Archimedes (287–212 BC, ancient Greece) was one of the greatest mathematicians of all time. Together with Newton and Gauss, he is known as the three mathematicians.
< h1 class="pgc-h-arrow-right" data-track="2" > theorem definition</h1>
As shown in the figure on the right, AB and BC are the two strings of ⊙O (i.e., ABC is a folded string of the circle), BC > AB, M is the midpoint of the arc ABC, and the vertical foot D of the vertical line made from M to BC is the midpoint of the folded string ABC, that is, CD = AB + BD.
Definition: A polyline of two strings starting from any point on the circumference of the circle, which we call a folded string of the figure.

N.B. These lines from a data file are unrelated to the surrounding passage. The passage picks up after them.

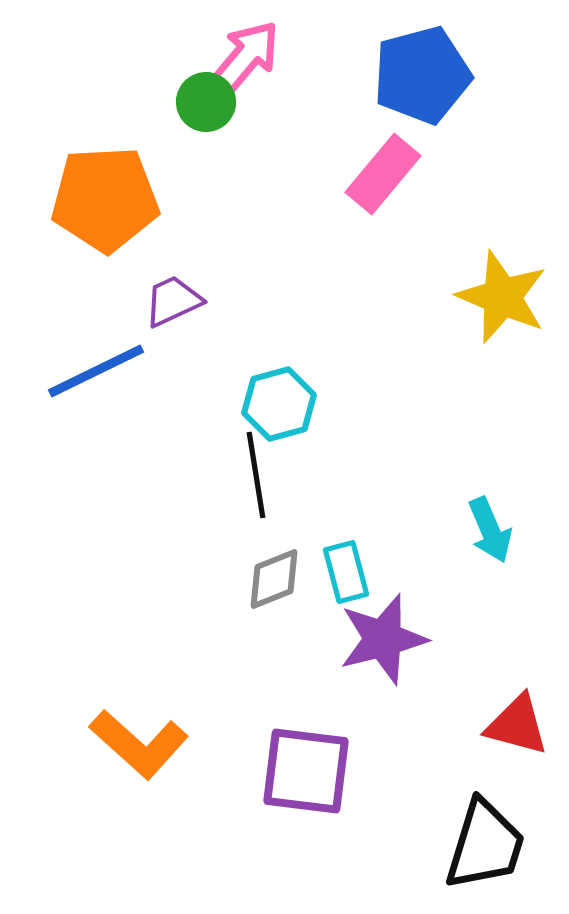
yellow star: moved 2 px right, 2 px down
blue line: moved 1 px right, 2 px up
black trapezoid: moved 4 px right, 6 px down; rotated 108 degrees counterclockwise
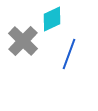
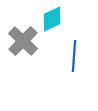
blue line: moved 5 px right, 2 px down; rotated 16 degrees counterclockwise
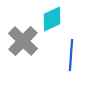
blue line: moved 3 px left, 1 px up
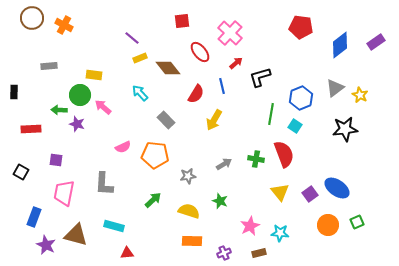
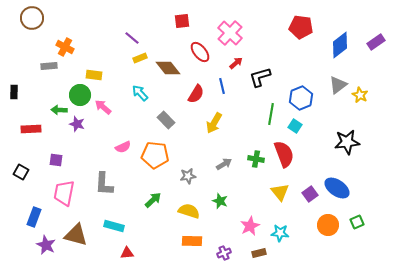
orange cross at (64, 25): moved 1 px right, 22 px down
gray triangle at (335, 88): moved 3 px right, 3 px up
yellow arrow at (214, 120): moved 3 px down
black star at (345, 129): moved 2 px right, 13 px down
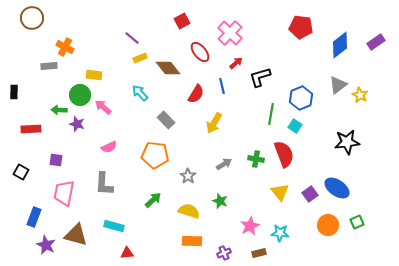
red square at (182, 21): rotated 21 degrees counterclockwise
pink semicircle at (123, 147): moved 14 px left
gray star at (188, 176): rotated 28 degrees counterclockwise
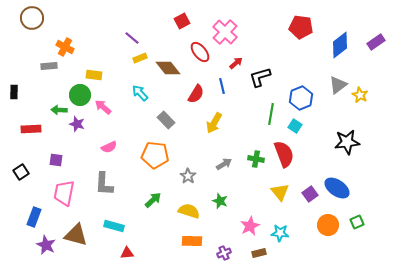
pink cross at (230, 33): moved 5 px left, 1 px up
black square at (21, 172): rotated 28 degrees clockwise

<h1 class="pgc-h-arrow-right" data-track="5" > validation derivation</h1>
Method 1: Complement the short method 1
As shown, extend DB to F so that BF=BA
∵ M is the midpoint of arc ABC
∴∠MCA=∠MAC=∠MBC
∵ MBAC four-point rounding
∴∠MCA+∠MBA=180°
∵∠MBC+∠MBF=180°
∴∠MBA=∠MBF
∵MB=MB,BF=BA
∴△MBF≌△MBA
∴∠F=∠MAB=∠MCB
∴MF=MC
∵MD⊥CF
∴CD=DF=DB+BF=AB+BD
Method 2: Complement the short method 2
Extend AB to E so that BE=BD
∵M is the midpoint of arc AB,
∴∠MBC=∠MAC=∠MCA
∵ M, B, A, C are four-point syntactic
∵∠MBE+∠MBA=180°
∴∠MCA=∠MBE
∴∠MBC=∠MBE
∵BE=BD,MB=MB
∴△EBM≅△DBM
∴∠E=∠MDC=90°,ME=MD
又∵MA=MC
∴△MEA≅△MDC
∴DC=AE=AB+BE=AB+BD
Method 3: Truncation method 1
As shown in the figure, DG=DB is intercepted on a CD
∵MD⊥BG
∴MB=MG,∠MGB=∠MBC=∠MAC
∴∠MAC=∠MCA=∠MGB
即∠MGB=∠MCB+∠BCA=∠MCB+∠BMA
又∠MGB=∠MCB+∠GMC
∴∠BMA=∠GMC
∵MA=MC
∴△MBA≌△MGC(SAS)
∴AB=GC
∴CD=CG+GD=AB+BD
Method 4: Truncation method 2
As shown in the figure, CG=AB is intercepted on a CD
∴MA=MC
∵∠BAM=∠BCM
∴MB=MG
∴BD=DG
<h1 class="pgc-h-arrow-right" data-track="62" > method 5: perpendicular method</h1>
As shown in the figure, MH⊥ ray AB, the vertical foot is H.
∵MD⊥BC
∴∠MDC=90°=∠H
∵∠MAB=∠MCB
∴△MHA≌△MDC(AAS)
∴AH=CD,MH=MD
又∵MB=MB
∴Rt△MHB≌Rt△MDB(HL)
∴HB=BD
∴CD=AH=AB+BH=AB+BD
Method 6: Rounded angle method
Extend the MD intersection O to E, connect EC, EA,
Extend EA cross CB extension line at F.
∵ M is the AMC midpoint
∴∠1=∠2
∵ MD⊥BC
∴∠EDF=∠EDC=90°,
∵ED=ED
∴△EDF≅△EDC
∴∠C=∠F,DF=DC
∵ A.B, C, E four-point syntactic
∴∠C+∠BAE=180°.
And ∠3 + ∠BAE = 180°
∴∠C=∠3
∴∠F=∠3
∴BF=AB
∴CD=FD=BF+BD=AB+BD
Example 1 ☆☆☆☆☆
As shown in the figure, the known points A, B, C, D are in order on the circle O, AB = BD, BM⊥AC, and the vertical is M.
Proof: AM=DC+CM.
1. (★★☆☆☆) As shown in the figure, the known points A, B, C, D are in order on the circle O, AB =BD, BM⊥AC, the vertical foot is M. If AM=5, CM=1, then CD=_________
2. As shown in the figure, it is known that in △ABC, D is the point above the AC, and AD = DC + CB, and the dot D is the perpendicular junction circle of the AC at the point M.
3. As shown in the figure, △ ABC is connected to ⊙O, BC = 2, AB = AC, point D is the moving point on the arc AC,
and cos∠ ABC=
(1) Find the length of AB.(2) Find AD· The value of AE.
(3) Pass the A point as AH⊥ BD, verify: BH= CD + DH.